● WORK TO BE COMPLETED
Please reproduce the lines below word for word, leaving out the pictures.

● THE INPUT
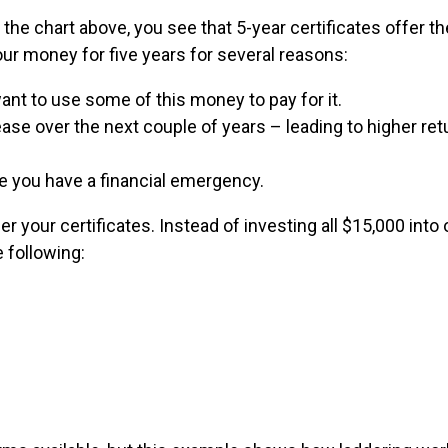
the chart above, you see that 5-year certificates offer t
your money for five years for several reasons:
ant to use some of this money to pay for it.
ease over the next couple of years – leading to higher ret
e you have a financial emergency.
 your certificates. Instead of investing all $15,000 into 
e following:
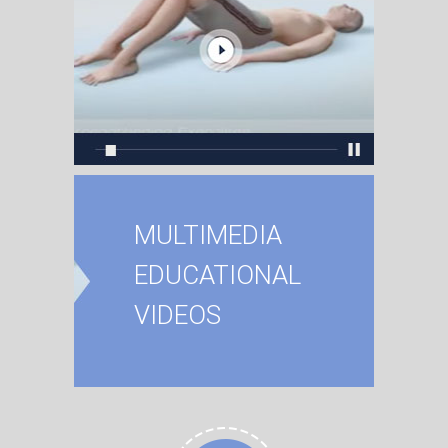
MULTIMEDIA
EDUCATIONAL
VIDEOS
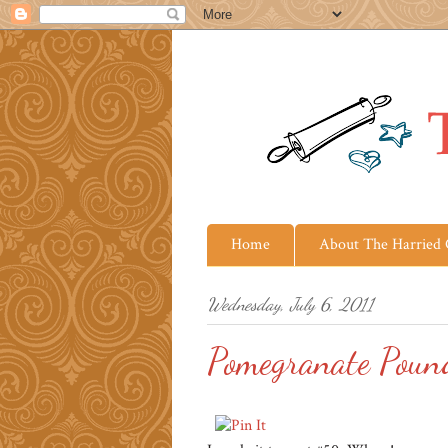
Home
About The Harried
Wednesday, July 6, 2011
Pomegranate Poun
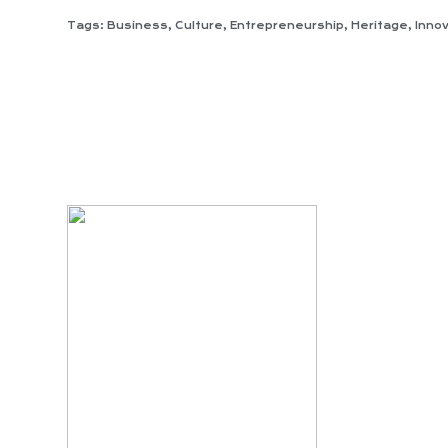
Tags:
Business
,
Culture
,
Entrepreneurship
,
Heritage
,
Inno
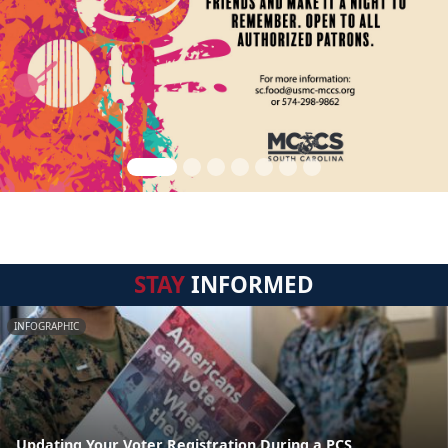
STAY
INFORMED
INFOGRAPHIC
Updating Your Voter Registration During a PCS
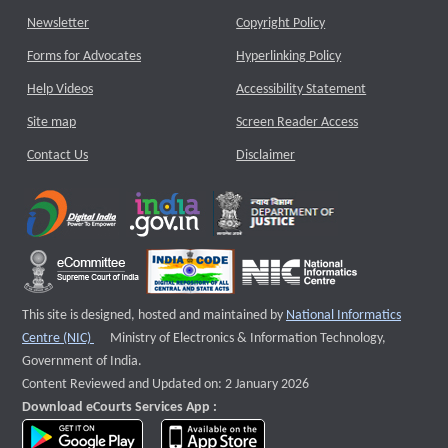
Newsletter
Copyright Policy
Forms for Advocates
Hyperlinking Policy
Help Videos
Accessibility Statement
Site map
Screen Reader Access
Contact Us
Disclaimer
This site is designed, hosted and maintained by
National Informatics
External website that opens a new window
Centre (NIC)
Ministry of Electronics & Information Technology,
Government of India.
Content Reviewed and Updated on: 2 January 2026
Download eCourts Services App :
download app on Google Play
download app on App Store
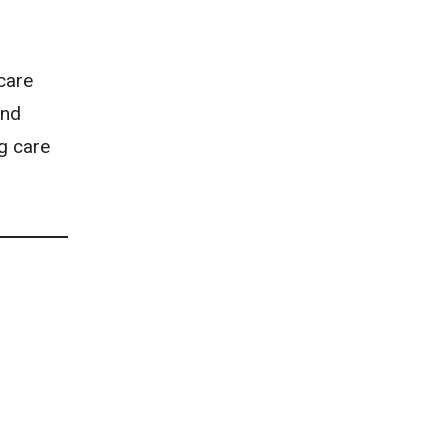
care
and
ng care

● WORKED SOLUTION
the chart above, you see that 5-year certificates offer t
your money for five years for several reasons:
ant to use some of this money to pay for it.
ease over the next couple of years – leading to higher ret
e you have a financial emergency.
 your certificates. Instead of investing all $15,000 into 
e following:
MULTIMEDIA
EDUCATIONAL
VIDEOS
Home
About The Harried
Wednesday, July 6, 2011
Pomegranate Poun
Tags:
Business
,
Culture
,
Entrepreneurship
,
Heritage
,
Inno
STAY
INFORMED
INFOGRAPHIC
Updating Your Voter Registration During a PCS
Newsletter
Copyright Policy
Forms for Advocates
Hyperlinking Policy
Help Videos
Accessibility Statement
Site map
Screen Reader Access
Contact Us
Disclaimer
This site is designed, hosted and maintained by
National Informatics
External website that opens a new window
Centre (NIC)
Ministry of Electronics & Information Technology,
Government of India.
Content Reviewed and Updated on: 2 January 2026
Download eCourts Services App :
download app on Google Play
download app on App Store
care
and
ng care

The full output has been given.